After a half month of mandatory absence, evacuating in a blur under raining ash and advancing fires, residents were allowed entry into their homes this week. One of the most disturbing days of my life.
We all have disturbing days. The longer we live, the more pain and sorrow we collect, watching loved ones leave this world, and worse. But I’ll not go into the details of that deeply painful day, I’ll let the photos tell that story.
This section of forest, above, used to be my “favorite maple” section. Big Leaf Maple trees, they wore big yellow lobed leaves every autumn, and bright green new leaves each spring.
There’s a sunrise unfolding as I write this from my temporary housing. It’s a stunning view of the San Francisco Bay, I’ll show you in a minute.
We lost all our out-buildings (three), but not the house. All tools, winter clothes, luggage, some office equipment; plus irreplaceable items like the Christmas ornaments we have collected for 30 years from all over the world, and 40 years of my journals.
Before and After of Athena’s Work Studio.

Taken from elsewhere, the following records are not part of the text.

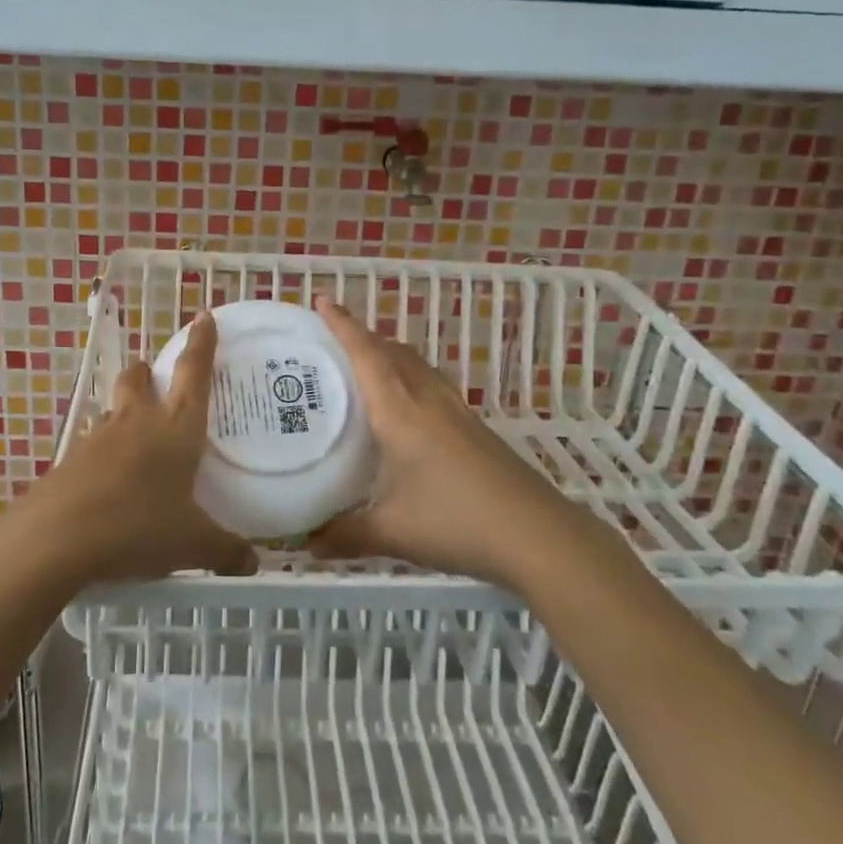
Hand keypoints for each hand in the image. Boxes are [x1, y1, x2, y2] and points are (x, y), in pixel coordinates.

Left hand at [16, 309, 257, 586]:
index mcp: (176, 429)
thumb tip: (253, 564)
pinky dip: (105, 452)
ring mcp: (99, 438)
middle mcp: (137, 422)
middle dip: (148, 371)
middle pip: (139, 378)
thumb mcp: (191, 544)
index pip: (194, 373)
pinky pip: (94, 445)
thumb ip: (225, 551)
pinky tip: (111, 482)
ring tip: (137, 438)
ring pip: (114, 409)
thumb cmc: (138, 527)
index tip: (205, 316)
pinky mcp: (71, 461)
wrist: (57, 539)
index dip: (202, 343)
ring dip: (125, 411)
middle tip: (156, 378)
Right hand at [309, 296, 568, 584]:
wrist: (537, 536)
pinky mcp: (475, 429)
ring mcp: (457, 413)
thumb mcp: (391, 532)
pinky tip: (407, 411)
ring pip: (418, 367)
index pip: (367, 355)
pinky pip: (433, 386)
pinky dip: (411, 379)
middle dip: (364, 336)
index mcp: (400, 413)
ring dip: (390, 356)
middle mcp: (428, 401)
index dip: (344, 325)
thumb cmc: (456, 523)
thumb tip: (305, 542)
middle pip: (394, 352)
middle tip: (333, 341)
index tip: (323, 300)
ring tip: (366, 368)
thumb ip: (344, 534)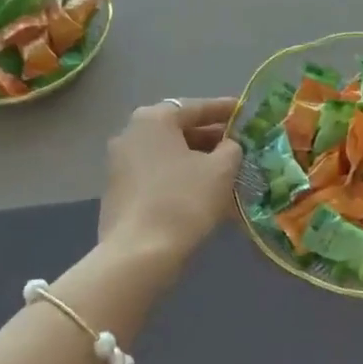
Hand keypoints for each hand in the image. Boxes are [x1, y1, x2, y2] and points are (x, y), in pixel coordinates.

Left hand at [97, 98, 243, 267]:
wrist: (138, 255)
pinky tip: (202, 194)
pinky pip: (157, 176)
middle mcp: (131, 133)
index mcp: (154, 119)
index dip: (224, 110)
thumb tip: (228, 145)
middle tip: (238, 146)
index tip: (244, 112)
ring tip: (226, 173)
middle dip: (210, 139)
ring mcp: (119, 164)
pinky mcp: (117, 192)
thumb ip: (231, 148)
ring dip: (197, 162)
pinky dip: (180, 179)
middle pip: (179, 131)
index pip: (196, 108)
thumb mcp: (220, 170)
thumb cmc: (183, 201)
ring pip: (168, 155)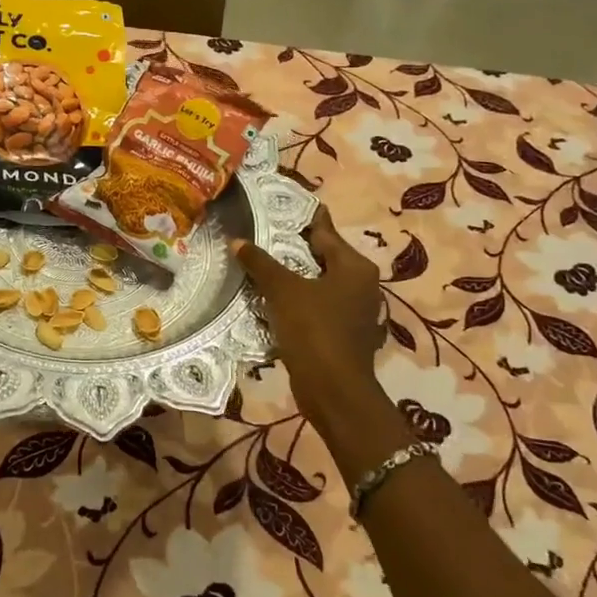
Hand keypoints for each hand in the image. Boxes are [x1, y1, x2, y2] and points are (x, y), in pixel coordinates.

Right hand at [232, 207, 401, 449]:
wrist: (334, 391)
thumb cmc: (315, 331)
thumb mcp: (284, 291)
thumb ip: (261, 263)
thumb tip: (236, 240)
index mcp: (354, 267)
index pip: (324, 231)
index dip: (301, 218)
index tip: (277, 206)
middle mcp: (360, 284)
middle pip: (321, 256)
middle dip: (291, 248)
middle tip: (257, 234)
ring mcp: (353, 310)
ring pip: (316, 282)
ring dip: (291, 276)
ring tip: (257, 264)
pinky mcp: (341, 332)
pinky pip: (314, 305)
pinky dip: (295, 300)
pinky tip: (268, 298)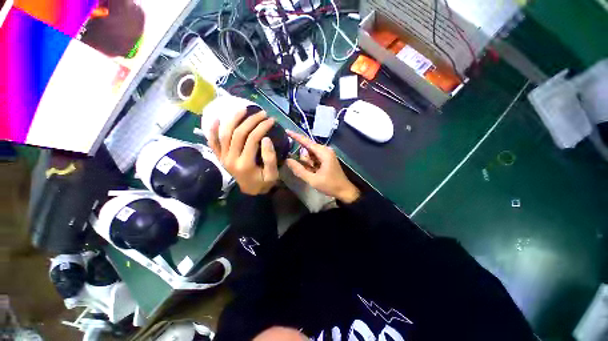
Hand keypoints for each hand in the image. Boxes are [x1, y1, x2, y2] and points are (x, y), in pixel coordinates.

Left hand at [208, 110, 278, 194]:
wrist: (249, 192)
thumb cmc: (262, 183)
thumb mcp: (272, 175)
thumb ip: (270, 158)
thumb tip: (266, 138)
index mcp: (245, 164)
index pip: (252, 139)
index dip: (262, 127)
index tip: (271, 120)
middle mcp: (230, 159)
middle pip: (239, 133)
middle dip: (251, 120)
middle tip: (262, 113)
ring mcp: (223, 157)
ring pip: (225, 134)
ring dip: (233, 119)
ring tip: (243, 109)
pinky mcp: (219, 157)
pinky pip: (213, 142)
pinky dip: (212, 130)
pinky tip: (216, 119)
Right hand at [285, 131, 360, 203]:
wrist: (344, 191)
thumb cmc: (330, 185)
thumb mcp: (313, 180)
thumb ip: (299, 170)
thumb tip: (287, 160)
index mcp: (323, 153)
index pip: (307, 142)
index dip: (296, 136)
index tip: (286, 131)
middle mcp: (325, 150)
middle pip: (308, 148)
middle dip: (303, 158)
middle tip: (303, 168)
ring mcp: (326, 154)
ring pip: (311, 154)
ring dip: (308, 162)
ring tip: (312, 173)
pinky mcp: (326, 159)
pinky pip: (315, 158)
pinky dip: (311, 164)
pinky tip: (314, 172)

This week we’re staying on an inlet of the bay; and as we file claims, cancel accounts and trips, and inquire into temporary apartments, the tide flows in, and the tide flows out.
I’ve counted 27 bird species here this week, and one day a sea lion came to visit.
Before and After of Our Electrical Panel. The “before” photo was originally taken for the bird nest tucked in the center. A Pacific-slope Flycatcher raised four chicks there in 2006.
We cannot return to our house for a few months until the electrical, plumbing, and septic systems are fixed. We were up there twice this week. On Monday, the first day, we walked around in goggles and face masks, wandered from one melted mass to another. The charred trees wavered overhead in the wind, threatening to topple.
On Thursday, when we returned, we found five men from the power company sitting in our driveway, one was eating potato chips. It was their lunchtime and they were there to cut down trees for the new power line.
Every day here in our Airbnb there’s a snowy egret that cruises in, and a kingfisher who arrives and departs with a rattle and a swoop. Willets linger on the rocks. Three Canada Geese spend every night here, and every morning they honk as they lift their big bodies into the sky.
Each day brings a new dawn, no matter where we are. And the longer we live, the more glorious sunrises we have.
Photo credit: Athena Alexander
Gracious thanks for all your warm comments, encouragement, and support, my friends and loved ones.